There's a kicker, and it's a big one: the thief also set up a booby trap to protect the uranium from being stolen back from him, a standard little bomb with just enough firepower to effectively kill off anyone trying to recover the uranium who isn't supposed to, or, at least, that's what the code says.. The instructions on how to defuse the bomb are also included in the message as Ned wrote them, and I've added them below the location. If you don't get this message in time, and I suspect that you won't, don't worry. The terrorists don't know about the bomb. That's the one thing I didn't decode for them. Only for you.

Tell Dad I love him. Charlie.

There was a location, and a blueprint for a bomb, just as Charlie had promised.

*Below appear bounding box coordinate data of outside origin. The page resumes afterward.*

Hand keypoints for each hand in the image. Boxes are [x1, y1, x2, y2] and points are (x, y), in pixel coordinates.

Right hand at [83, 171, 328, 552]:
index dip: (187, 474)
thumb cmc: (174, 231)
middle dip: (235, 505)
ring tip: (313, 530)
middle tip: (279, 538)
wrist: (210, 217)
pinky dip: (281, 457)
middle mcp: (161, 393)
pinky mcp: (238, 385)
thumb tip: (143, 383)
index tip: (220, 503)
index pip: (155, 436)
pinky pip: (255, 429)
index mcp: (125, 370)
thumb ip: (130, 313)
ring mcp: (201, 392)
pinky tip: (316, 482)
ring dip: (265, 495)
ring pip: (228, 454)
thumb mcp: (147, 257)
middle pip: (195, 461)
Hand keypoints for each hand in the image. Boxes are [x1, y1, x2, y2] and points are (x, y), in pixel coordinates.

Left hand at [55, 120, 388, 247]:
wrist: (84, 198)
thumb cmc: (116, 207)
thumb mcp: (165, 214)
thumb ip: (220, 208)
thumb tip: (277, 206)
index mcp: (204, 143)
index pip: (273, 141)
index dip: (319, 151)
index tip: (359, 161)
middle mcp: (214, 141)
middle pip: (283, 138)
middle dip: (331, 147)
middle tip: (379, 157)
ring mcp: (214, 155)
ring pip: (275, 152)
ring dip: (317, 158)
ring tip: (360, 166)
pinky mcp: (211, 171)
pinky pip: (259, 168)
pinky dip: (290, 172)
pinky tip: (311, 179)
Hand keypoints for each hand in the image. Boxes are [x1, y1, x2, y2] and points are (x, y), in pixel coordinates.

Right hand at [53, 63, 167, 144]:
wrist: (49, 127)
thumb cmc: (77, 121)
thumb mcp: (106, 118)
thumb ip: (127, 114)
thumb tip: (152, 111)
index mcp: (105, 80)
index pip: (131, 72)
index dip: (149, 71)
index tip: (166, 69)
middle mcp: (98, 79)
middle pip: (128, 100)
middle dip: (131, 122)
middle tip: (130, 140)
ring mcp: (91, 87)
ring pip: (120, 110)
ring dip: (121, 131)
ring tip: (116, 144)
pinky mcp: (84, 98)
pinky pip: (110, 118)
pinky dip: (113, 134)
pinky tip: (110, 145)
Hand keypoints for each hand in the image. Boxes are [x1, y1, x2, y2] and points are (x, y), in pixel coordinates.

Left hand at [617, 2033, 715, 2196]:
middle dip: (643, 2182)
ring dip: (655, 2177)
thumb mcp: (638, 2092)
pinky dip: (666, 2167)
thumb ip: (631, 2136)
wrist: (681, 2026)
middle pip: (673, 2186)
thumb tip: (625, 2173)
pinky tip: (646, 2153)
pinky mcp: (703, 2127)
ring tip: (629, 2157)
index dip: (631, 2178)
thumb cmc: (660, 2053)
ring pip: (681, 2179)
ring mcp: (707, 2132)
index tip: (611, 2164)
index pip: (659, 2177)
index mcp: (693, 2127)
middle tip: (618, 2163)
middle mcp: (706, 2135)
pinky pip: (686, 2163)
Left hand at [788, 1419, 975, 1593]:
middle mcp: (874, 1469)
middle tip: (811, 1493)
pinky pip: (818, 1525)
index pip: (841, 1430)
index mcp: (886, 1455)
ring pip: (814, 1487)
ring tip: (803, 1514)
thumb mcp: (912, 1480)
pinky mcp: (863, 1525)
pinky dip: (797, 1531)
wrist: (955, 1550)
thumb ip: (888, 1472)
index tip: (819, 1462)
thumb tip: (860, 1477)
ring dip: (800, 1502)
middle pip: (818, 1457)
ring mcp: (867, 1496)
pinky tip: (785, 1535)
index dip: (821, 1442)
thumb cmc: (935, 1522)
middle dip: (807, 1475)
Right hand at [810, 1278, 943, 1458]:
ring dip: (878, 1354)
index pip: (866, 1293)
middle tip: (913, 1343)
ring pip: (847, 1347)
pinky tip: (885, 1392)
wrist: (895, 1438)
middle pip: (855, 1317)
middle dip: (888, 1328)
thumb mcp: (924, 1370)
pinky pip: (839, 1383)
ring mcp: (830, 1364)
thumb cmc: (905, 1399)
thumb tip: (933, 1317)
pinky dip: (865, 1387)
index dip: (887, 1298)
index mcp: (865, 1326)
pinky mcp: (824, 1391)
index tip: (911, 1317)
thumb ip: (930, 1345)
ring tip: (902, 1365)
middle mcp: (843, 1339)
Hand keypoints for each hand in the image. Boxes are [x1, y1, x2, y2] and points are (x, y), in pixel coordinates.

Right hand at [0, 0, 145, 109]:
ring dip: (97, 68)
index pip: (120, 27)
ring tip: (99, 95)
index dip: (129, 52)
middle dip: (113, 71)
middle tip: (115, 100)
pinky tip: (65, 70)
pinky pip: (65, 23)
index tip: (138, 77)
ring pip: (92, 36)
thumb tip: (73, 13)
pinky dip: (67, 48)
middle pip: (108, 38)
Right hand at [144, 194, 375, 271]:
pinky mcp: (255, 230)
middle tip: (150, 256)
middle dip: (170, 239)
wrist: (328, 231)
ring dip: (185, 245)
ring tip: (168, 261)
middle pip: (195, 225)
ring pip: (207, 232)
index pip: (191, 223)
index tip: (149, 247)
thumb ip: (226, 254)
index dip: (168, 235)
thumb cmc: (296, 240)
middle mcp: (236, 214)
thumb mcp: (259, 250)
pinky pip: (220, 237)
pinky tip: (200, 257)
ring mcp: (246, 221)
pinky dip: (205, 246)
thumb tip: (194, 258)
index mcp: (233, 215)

"Start copying this down," Don demanded harshly, "and fast. There's no printer to print it out on."

"Got it." Colby sketched the details of the bomb within a few lines. "Not a bad one, Don. I can handle it if I have to. No fail-safes. It's your basic, trigger it off blow 'em up type of bomb."

"The address is out in the desert," Megan said. "It's a few hours from here. If we can hurry, we might be able to get there first."

"A chopper," Don decided. "They have to take the highways, and it'll be rush hour soon." He looked around at his team. There wasn't much time. "Let's move."